The Film Practice The Film Practice

Seeing through the Lens


One of the first things Jillian said to me was that she was camera-shy.

She reminded me of myself at her age. I hated having my picture taken. I wanted to help her, to show what could happen if she shared who she is on-camera.

We began the session by acknowledging and accepting her shyness. Then we took “extra shy” pictures, where she pretended to be even more shy than she was. This got her laughing and helped her relax. We spoke about life, dreams, family and as we did, her shyness melted away.

The image on the left was taken fifteen minutes into the session. At that point her shyness is still there but I sense something else in her eyes: curiosity and the beginning of a powerful presence. I wanted to help her move forward. We took photos and spoke about life, objectives, desires and the possibility of resonating beyond one’s immediate environment.
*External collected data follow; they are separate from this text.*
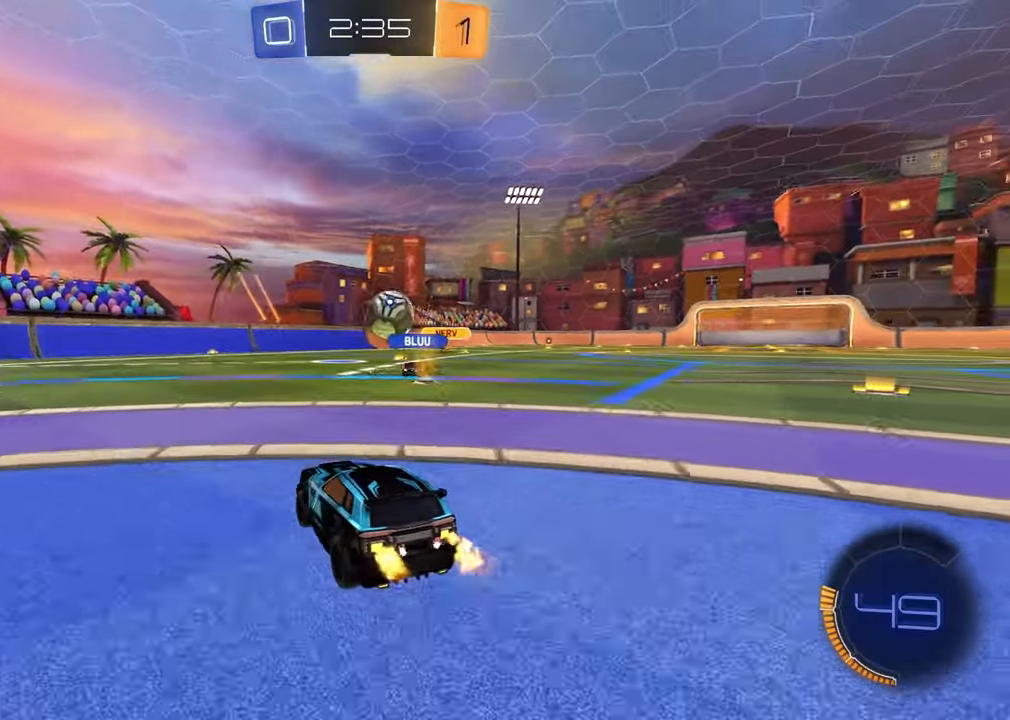
{"buttons": ["R2"], "left_stick": "center", "right_stick": "center", "events": [[83, "left_stick", "left"], [183, "R2", "up"], [333, "R2", "down"], [417, "left_stick", "center"]]}
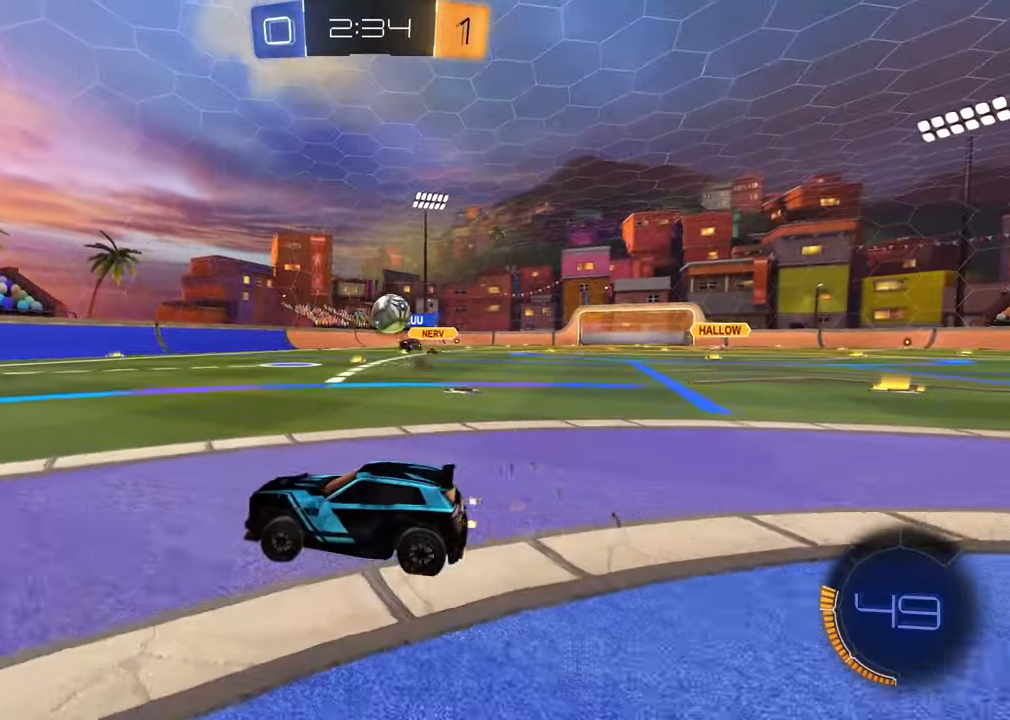
{"buttons": ["R2"], "left_stick": "right", "right_stick": "center", "events": [[367, "left_stick", "right"]]}
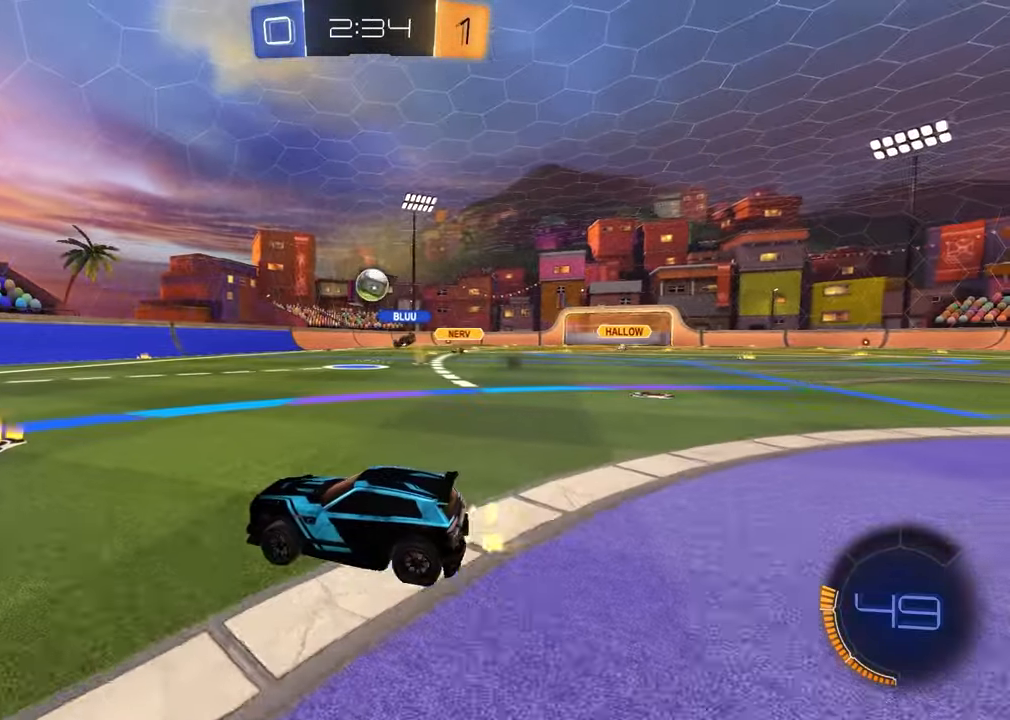
{"buttons": [], "left_stick": "right", "right_stick": "center", "events": [[17, "left_stick", "center"], [283, "left_stick", "right"], [500, "R2", "up"]]}
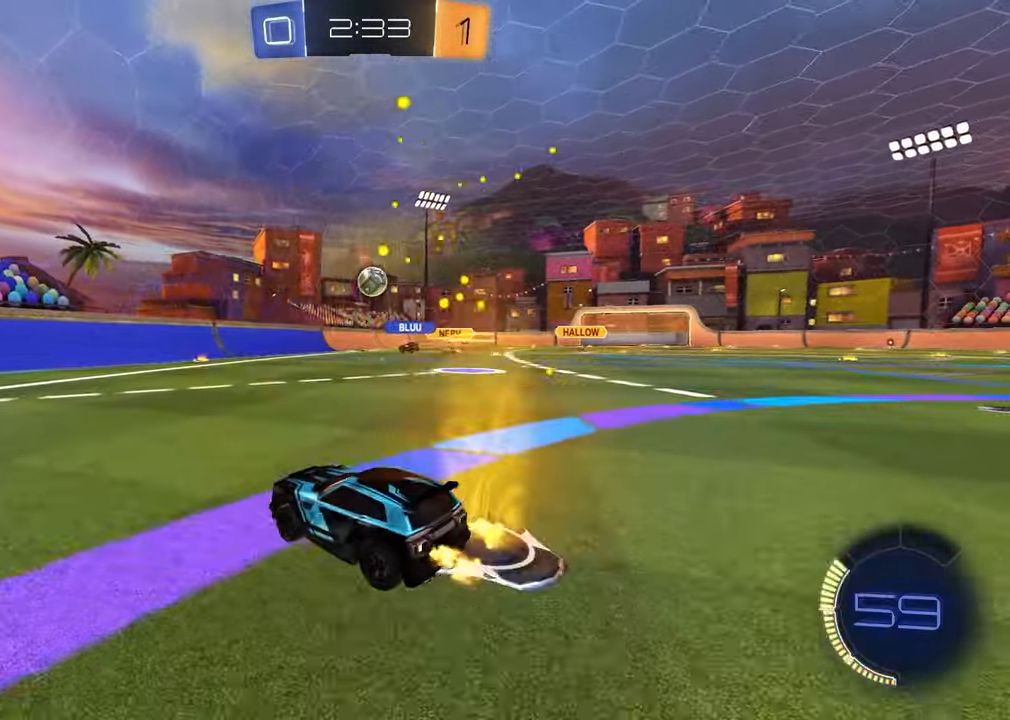
{"buttons": ["L2"], "left_stick": "left", "right_stick": "center", "events": [[300, "left_stick", "center"], [350, "left_stick", "left"], [433, "L2", "down"]]}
Then, images like the one on the right began to appear. I remember wondering if I was seeing her for the first time, or perhaps witnessing a new person coming into being. I felt when we began, that I was seeing her and that she was hidden, but now she was observing me. Her persona, her whole being seemed more present, more powerful. In effect Jillian was Seeing Through the Lens!

When you see through the lens, you’ve transcended physical and personal limitations.

This brings to mind John Berger’s excellent words:

“It’s as if the [image], absolutely still, soundless, becomes a corridor, connecting the moment it represents with the moment at which you are looking at it, and something travels down that corridor at a speed greater than light, throwing into question our way of measuring time itself.”

What could be more beautiful than that?